Buxton Speedway ma zamiar wycelować z grupą w kibiców, których ośrodki dawno zostały zapomniane. Jeden z planów Laurence’a Rogersa zakłada, że właśnie na tym zostanie zbudowana baza kibiców niegdyś Hitmen.
Rozwój młodych
Przede wszystkim Rogers nie ma zamiaru porzucać plany odnośnie szkolenia młodych talentów. Midlands Development League pozostanie w ryzach szkolenia, ale zawody przeniesione zostają na tor Buxton Speedway. Najpewniej startować będą trzy drużyny, co ma pomóc w rozdysponowaniu czasu na owalu.

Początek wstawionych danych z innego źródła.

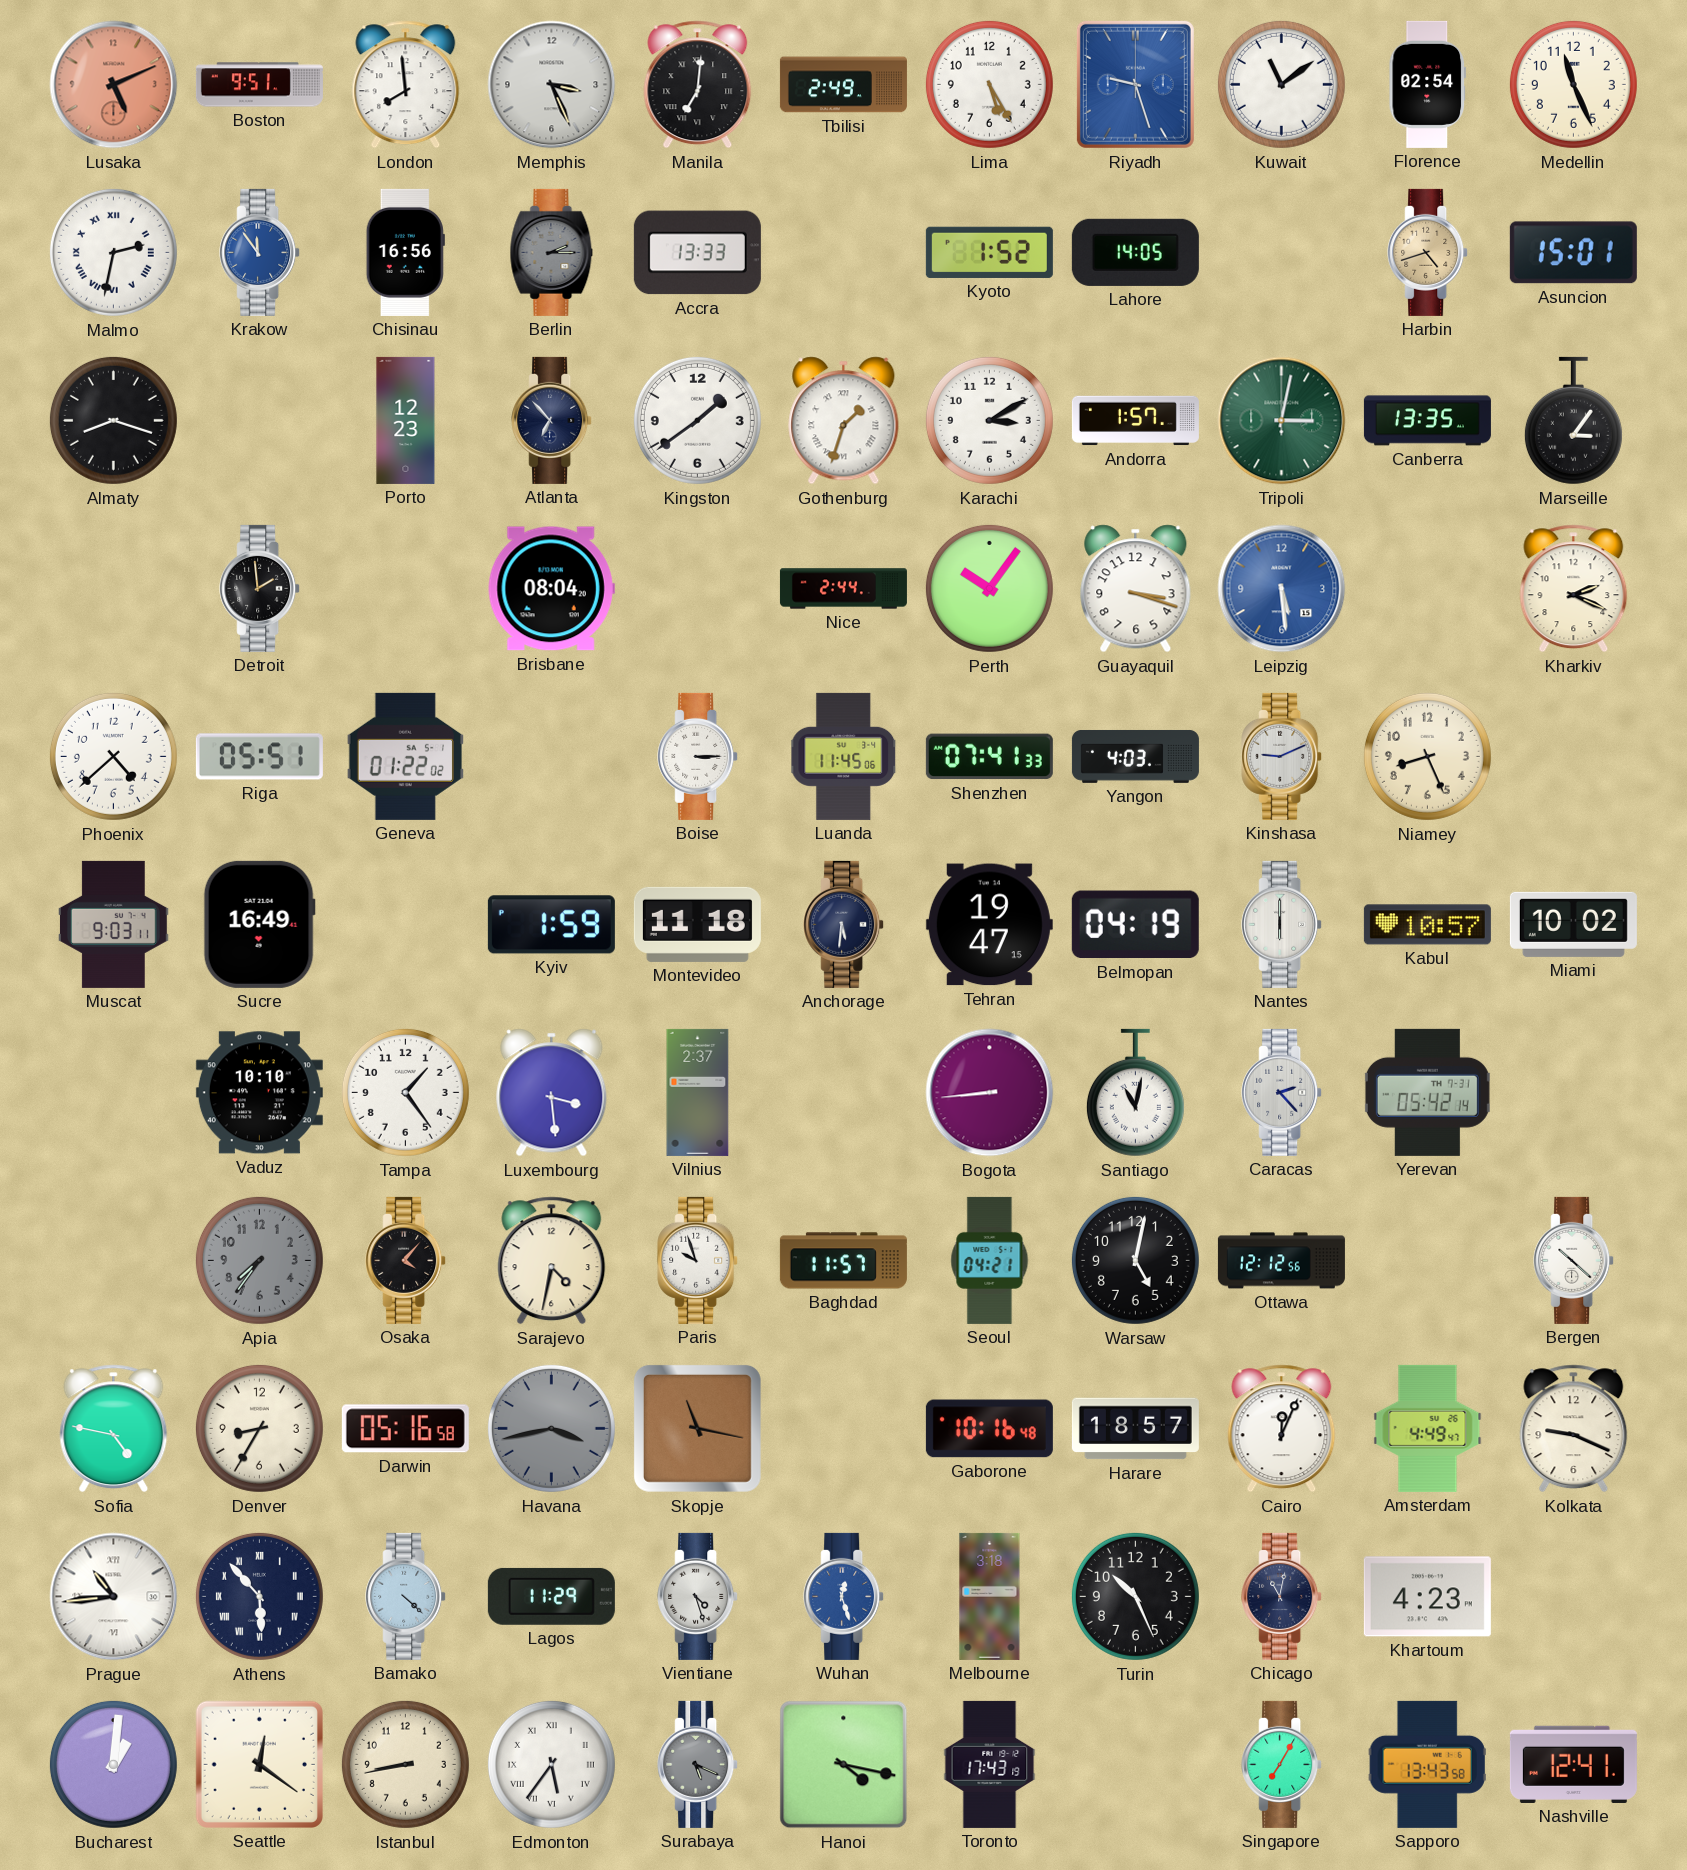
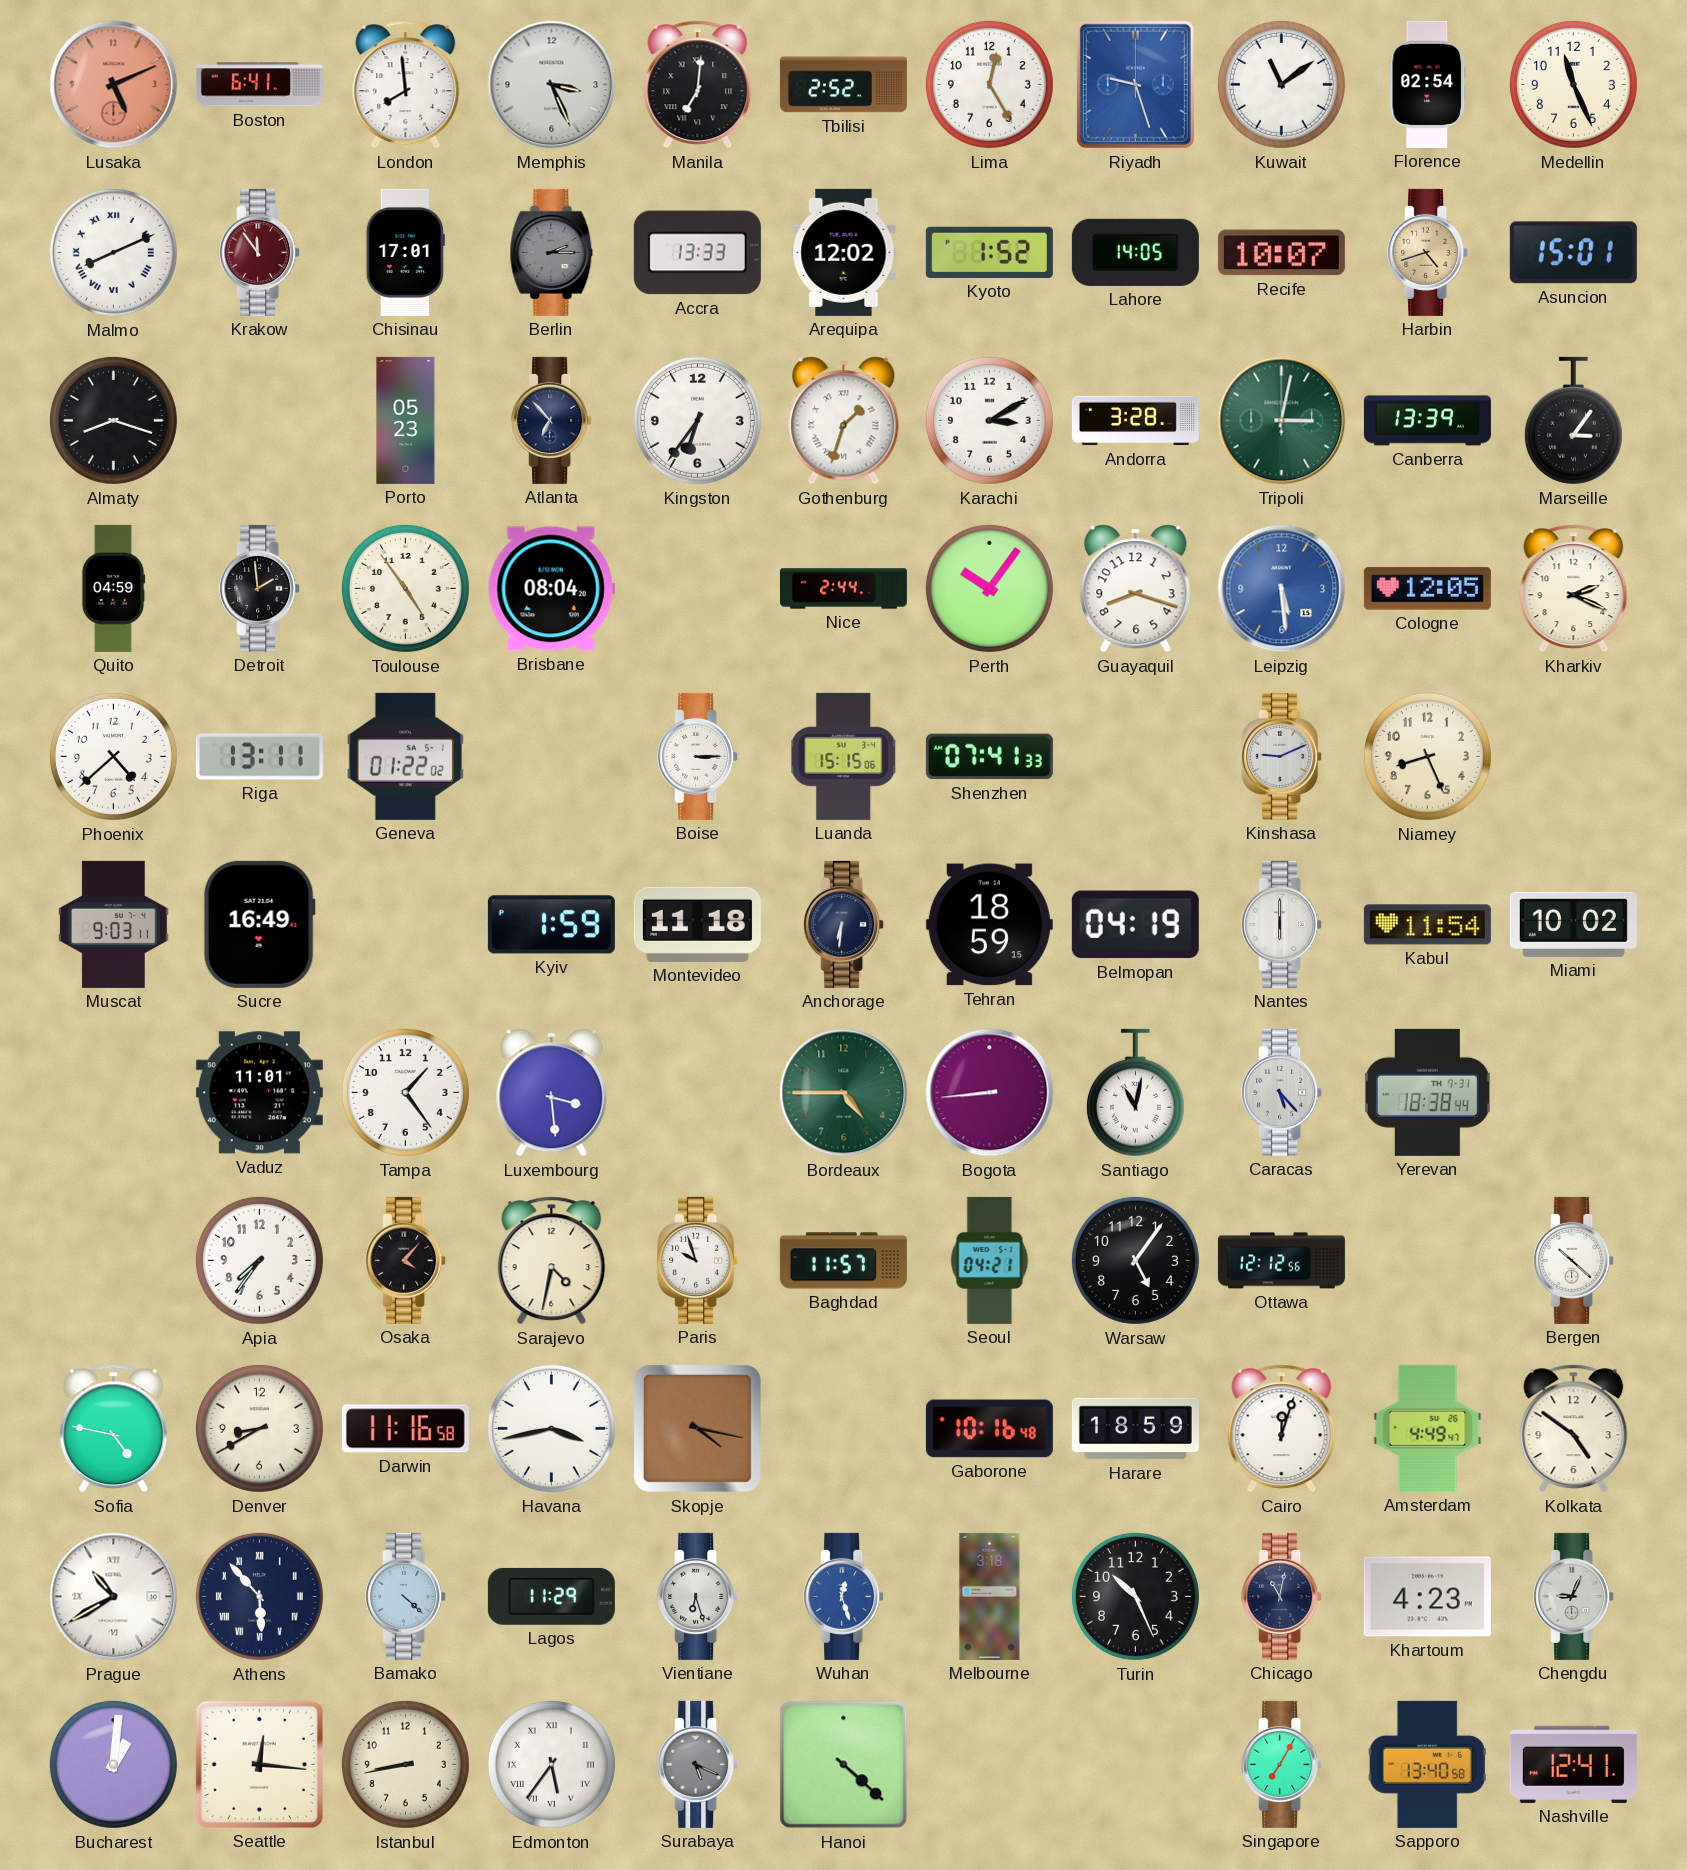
Boston: 9:51 -> 6:41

Ponadto duży nacisk będzie nakładany na mniejsze pojemności, a w najbliższym czasie zapowiadany jest pierwszy trening. Celem zespołu jest promowanie żużlowa wśród młodzieży, a co zarazem idzie budowanie stabilnej przyszłości.
Jak zbudować bazę kibiców?
Spory odzew na powrót Buxton to zasługa kibiców z ośrodków, które dawno zniknęły z mapy. Stoke Potters dla przykładu od wielu lat nie ścigają się na torach, ale z radością przyjęli wiadomość o powrocie żużla na Dale Head Lane. Swoje poparcie wyrazili również kibice Crewe, Wolverhampton czy niedawno zamkniętego Birmingham.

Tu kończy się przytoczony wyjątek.